##### TEXT PROVIDED
* In 1972 the race was altered to the metric distance of 3200m, 18.7 metres or 61.5 feet short of two miles.
* The smallest field in Melbourne Cup history was in 1863 with just 7 horses taking part in the race.
* The largest field in Cup history was in 1890 when 39 runners graced the Flemington track.
* Kingston Rule holds the metric race record of 3:16.30.
* 1985 marked the dawn of a new era for the Cup with prize money raised to $1 million. The owners of What A Nuisance received $650,000 and a $23,000 Cup.
* This year the race is worth $4 million to the winning owners along with a trophy valued at $250,000.
* Four-year-olds (44) and five-year-olds (44) have the best record of any age group. Other age groups are three-year-old (23), six-year-old (32), seven-year-old (10) and eight-year-old (2).
* The oldest horses to win the race were the eight-year-olds Toryboy (1865) and Catalogue (1938).
* The last three-year-old to win was Skipton (1941), who gave champion jockey Billy Cook his first Cup win.
* There have been no dead-heats for first in the race but Topical and Gaine Carrington dead-heated for third in Hall Mark’s 1933 Cup and Lahar and Zazabelle also dead-heated for third in the 1999 Cup won by Rogan Josh.
##########
§ **CHECK YOUR UNDERSTANDING**
(1) From the Melbourne Cup facts, list every age group named along with the figure given for it.
(2) Carry on the list of Melbourne Cup facts after its last item.
##### INFORMATION SUPPLIED
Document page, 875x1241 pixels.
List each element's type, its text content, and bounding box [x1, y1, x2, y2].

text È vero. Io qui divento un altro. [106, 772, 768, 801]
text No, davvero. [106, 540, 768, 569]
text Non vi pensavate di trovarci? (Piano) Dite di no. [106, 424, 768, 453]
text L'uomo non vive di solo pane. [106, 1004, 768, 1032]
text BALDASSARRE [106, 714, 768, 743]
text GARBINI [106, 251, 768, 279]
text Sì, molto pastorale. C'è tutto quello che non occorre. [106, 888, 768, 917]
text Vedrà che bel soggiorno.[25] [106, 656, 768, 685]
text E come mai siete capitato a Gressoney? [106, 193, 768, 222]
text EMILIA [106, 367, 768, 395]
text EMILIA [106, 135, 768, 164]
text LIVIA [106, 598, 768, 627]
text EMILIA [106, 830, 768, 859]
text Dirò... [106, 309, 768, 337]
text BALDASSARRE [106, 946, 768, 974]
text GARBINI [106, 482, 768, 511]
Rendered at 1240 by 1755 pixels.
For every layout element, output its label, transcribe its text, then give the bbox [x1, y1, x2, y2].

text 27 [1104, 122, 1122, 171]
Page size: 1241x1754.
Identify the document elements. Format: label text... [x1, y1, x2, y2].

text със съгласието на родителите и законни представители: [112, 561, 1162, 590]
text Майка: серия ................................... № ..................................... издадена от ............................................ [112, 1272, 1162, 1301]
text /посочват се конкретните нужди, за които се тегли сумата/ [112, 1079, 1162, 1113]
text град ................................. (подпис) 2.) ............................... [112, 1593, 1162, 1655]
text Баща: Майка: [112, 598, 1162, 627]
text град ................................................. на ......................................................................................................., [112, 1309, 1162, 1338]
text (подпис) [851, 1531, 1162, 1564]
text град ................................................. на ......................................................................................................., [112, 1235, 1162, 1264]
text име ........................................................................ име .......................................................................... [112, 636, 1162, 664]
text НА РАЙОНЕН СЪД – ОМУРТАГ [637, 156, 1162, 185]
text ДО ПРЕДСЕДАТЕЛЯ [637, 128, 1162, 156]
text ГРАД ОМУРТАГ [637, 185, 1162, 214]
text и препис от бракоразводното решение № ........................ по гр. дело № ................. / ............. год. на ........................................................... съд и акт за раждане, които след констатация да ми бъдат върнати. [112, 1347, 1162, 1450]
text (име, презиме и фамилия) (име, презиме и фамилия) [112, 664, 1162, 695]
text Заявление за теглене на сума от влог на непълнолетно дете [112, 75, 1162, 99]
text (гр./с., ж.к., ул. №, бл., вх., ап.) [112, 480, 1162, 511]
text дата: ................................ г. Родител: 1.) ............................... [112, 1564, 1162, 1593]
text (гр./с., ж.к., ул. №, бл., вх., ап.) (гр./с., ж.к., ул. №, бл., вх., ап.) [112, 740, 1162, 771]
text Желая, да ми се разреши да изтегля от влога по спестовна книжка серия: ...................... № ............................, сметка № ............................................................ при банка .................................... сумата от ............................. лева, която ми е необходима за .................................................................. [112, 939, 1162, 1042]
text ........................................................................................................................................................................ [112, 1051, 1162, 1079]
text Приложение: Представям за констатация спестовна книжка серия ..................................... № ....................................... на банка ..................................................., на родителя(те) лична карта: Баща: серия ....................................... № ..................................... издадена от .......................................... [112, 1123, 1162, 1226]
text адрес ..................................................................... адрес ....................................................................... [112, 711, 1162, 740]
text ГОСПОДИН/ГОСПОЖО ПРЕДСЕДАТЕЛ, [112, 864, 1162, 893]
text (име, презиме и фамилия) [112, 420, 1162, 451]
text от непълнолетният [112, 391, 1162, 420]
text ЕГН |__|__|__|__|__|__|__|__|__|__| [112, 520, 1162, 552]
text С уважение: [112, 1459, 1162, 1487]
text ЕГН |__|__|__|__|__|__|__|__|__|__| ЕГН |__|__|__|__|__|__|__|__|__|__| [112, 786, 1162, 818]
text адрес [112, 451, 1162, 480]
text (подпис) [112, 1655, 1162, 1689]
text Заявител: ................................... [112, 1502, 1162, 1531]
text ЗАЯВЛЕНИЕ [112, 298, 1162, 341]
##########
§ **RESPONSES BY ITEM NUMBER**
(1)
Four-year-olds: 44
Five-year-olds: 44
Three-year-olds: 23
Six-year-olds: 32
Seven-year-olds: 10
Eight-year-olds: 2

(2)
* Bobby Lewis and Harry White are the most successful jockeys. In 33 rides in the Cup Lewis saluted the judge four times with The Victory (1902), Patrobas (1915), Artilleryman (1919) and Trivalve in 1927. He was also runner-up four times and finished third on Phar Lap in 1929.
* Harry White steered the Bart Cummings-trained Think Big to successive victories in 1974 and 1975. He was back in the winner’s circle again with Arwon in 1978 and another Cummings’ runner Hyperno in 1979.
* Think Big failed to win a race between his two Melbourne Cup wins.
* Makybe Diva is the only horse to win the Cup three times in 2003, 2004 and 2005.
* Perhaps the unluckiest of all Melbourne Cup runners was Shadow King who ran in six Cups between 1929 and 1935 finishing third to Phar Lap in 1930, second to White Nose in 1931, third to Peter Pan in 1932 and second again behind Hall Mark in 1933.
* The longest-priced horses to win: Four horses have win at 100-1: The Pearl (1871), Wotan (1936), Old Rowley (1940) and Prince Of Penzance (2015).
* The shortest priced are Archer 2-1 (1862), Tim Whiffler 5-2 (1867), Revenue 7-4 (1901), Phar Lap 8-11 (1930), Even Stevens 3-1 (1962), Let’s Elope 3-1 (1991) and Makybe Diva at 5-2 in 2004.
* Melbourne Cup winners to produce other Melbourne Cup winners:- Grand Flaneur (1880) sired Bravo (1889) and Patron (1894); Malua (1884) sired Malvolio (1891); Comedy King (1910) sired Artilleryman (1919) and King Ingoda (1922); Spearfelt (1926) sired Dark Felt (1943); Marabou (1935) sired Skipton (1941); Silver Knight (1971) sired Black Knight (1984).
* Heaviest weights carried in the Cup:- Winners – Carbine 10.5 (65.5kg), Archer 10.2 (64.5kg), Poitrel 10.0 (63.5kg), Redcraze 10.3 (65kg). Others: Rising Fast 10.0 (65.5kg) 2nd, Eurythmic 10.5 (65.5kg) broke down, Phar Lap 10.10 (68kg) in 1931 8th, Peter Pan 10.6 (66kg) in 1935 15th.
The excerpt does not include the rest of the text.